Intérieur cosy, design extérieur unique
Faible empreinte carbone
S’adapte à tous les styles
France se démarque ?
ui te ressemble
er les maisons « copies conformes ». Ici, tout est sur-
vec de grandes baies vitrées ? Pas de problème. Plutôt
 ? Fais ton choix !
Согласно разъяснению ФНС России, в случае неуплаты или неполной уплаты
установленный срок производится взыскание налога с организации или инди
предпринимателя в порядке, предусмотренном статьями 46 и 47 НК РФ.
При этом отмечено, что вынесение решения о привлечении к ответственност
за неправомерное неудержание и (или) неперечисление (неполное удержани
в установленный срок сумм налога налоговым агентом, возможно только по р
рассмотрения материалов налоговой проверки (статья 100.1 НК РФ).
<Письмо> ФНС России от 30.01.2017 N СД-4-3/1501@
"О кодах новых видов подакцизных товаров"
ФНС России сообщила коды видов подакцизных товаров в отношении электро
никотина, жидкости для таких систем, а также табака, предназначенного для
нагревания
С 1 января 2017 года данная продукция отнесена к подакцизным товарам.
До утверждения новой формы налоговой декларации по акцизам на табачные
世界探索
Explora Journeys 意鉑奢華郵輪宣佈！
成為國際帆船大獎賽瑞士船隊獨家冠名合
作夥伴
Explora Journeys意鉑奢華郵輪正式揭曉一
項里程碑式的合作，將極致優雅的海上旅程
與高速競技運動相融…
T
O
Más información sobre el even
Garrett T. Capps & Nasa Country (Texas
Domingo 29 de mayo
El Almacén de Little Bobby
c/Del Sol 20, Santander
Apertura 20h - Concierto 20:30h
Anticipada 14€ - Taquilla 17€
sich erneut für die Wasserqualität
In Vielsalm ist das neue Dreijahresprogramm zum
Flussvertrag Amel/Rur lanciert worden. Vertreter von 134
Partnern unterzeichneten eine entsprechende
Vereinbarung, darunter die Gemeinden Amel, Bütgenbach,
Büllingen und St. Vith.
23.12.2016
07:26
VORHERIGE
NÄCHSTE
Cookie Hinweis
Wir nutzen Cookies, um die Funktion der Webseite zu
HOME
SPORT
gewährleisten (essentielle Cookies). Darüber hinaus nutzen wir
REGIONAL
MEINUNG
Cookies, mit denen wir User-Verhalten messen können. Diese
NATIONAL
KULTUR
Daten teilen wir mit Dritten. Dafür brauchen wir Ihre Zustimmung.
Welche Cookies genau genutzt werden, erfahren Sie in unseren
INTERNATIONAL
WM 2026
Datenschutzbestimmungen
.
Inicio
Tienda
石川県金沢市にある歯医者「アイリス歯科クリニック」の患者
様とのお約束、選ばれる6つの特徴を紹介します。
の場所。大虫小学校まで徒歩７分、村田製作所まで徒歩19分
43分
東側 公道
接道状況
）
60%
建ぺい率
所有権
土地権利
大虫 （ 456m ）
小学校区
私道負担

※

* Problem statement
Each entry must appear in the reply exactly as written.

* Exercise result
Intérieur cosy, design extérieur unique
Faible empreinte carbone
S’adapte à tous les styles
France se démarque ?
ui te ressemble
er les maisons « copies conformes ». Ici, tout est sur-
vec de grandes baies vitrées ? Pas de problème. Plutôt
 ? Fais ton choix !
Согласно разъяснению ФНС России, в случае неуплаты или неполной уплаты
установленный срок производится взыскание налога с организации или инди
предпринимателя в порядке, предусмотренном статьями 46 и 47 НК РФ.
При этом отмечено, что вынесение решения о привлечении к ответственност
за неправомерное неудержание и (или) неперечисление (неполное удержани
в установленный срок сумм налога налоговым агентом, возможно только по р
рассмотрения материалов налоговой проверки (статья 100.1 НК РФ).
<Письмо> ФНС России от 30.01.2017 N СД-4-3/1501@
"О кодах новых видов подакцизных товаров"
ФНС России сообщила коды видов подакцизных товаров в отношении электро
никотина, жидкости для таких систем, а также табака, предназначенного для
нагревания
С 1 января 2017 года данная продукция отнесена к подакцизным товарам.
До утверждения новой формы налоговой декларации по акцизам на табачные
世界探索
Explora Journeys 意鉑奢華郵輪宣佈！
成為國際帆船大獎賽瑞士船隊獨家冠名合
作夥伴
Explora Journeys意鉑奢華郵輪正式揭曉一
項里程碑式的合作，將極致優雅的海上旅程
與高速競技運動相融…
T
O
Más información sobre el even
Garrett T. Capps & Nasa Country (Texas
Domingo 29 de mayo
El Almacén de Little Bobby
c/Del Sol 20, Santander
Apertura 20h - Concierto 20:30h
Anticipada 14€ - Taquilla 17€
sich erneut für die Wasserqualität
In Vielsalm ist das neue Dreijahresprogramm zum
Flussvertrag Amel/Rur lanciert worden. Vertreter von 134
Partnern unterzeichneten eine entsprechende
Vereinbarung, darunter die Gemeinden Amel, Bütgenbach,
Büllingen und St. Vith.
23.12.2016
07:26
VORHERIGE
NÄCHSTE
Cookie Hinweis
Wir nutzen Cookies, um die Funktion der Webseite zu
HOME
SPORT
gewährleisten (essentielle Cookies). Darüber hinaus nutzen wir
REGIONAL
MEINUNG
Cookies, mit denen wir User-Verhalten messen können. Diese
NATIONAL
KULTUR
Daten teilen wir mit Dritten. Dafür brauchen wir Ihre Zustimmung.
Welche Cookies genau genutzt werden, erfahren Sie in unseren
INTERNATIONAL
WM 2026
Datenschutzbestimmungen
.
Inicio
Tienda
石川県金沢市にある歯医者「アイリス歯科クリニック」の患者
様とのお約束、選ばれる6つの特徴を紹介します。
の場所。大虫小学校まで徒歩７分、村田製作所まで徒歩19分
43分
東側 公道
接道状況
）
60%
建ぺい率
所有権
土地権利
大虫 （ 456m ）
小学校区
私道負担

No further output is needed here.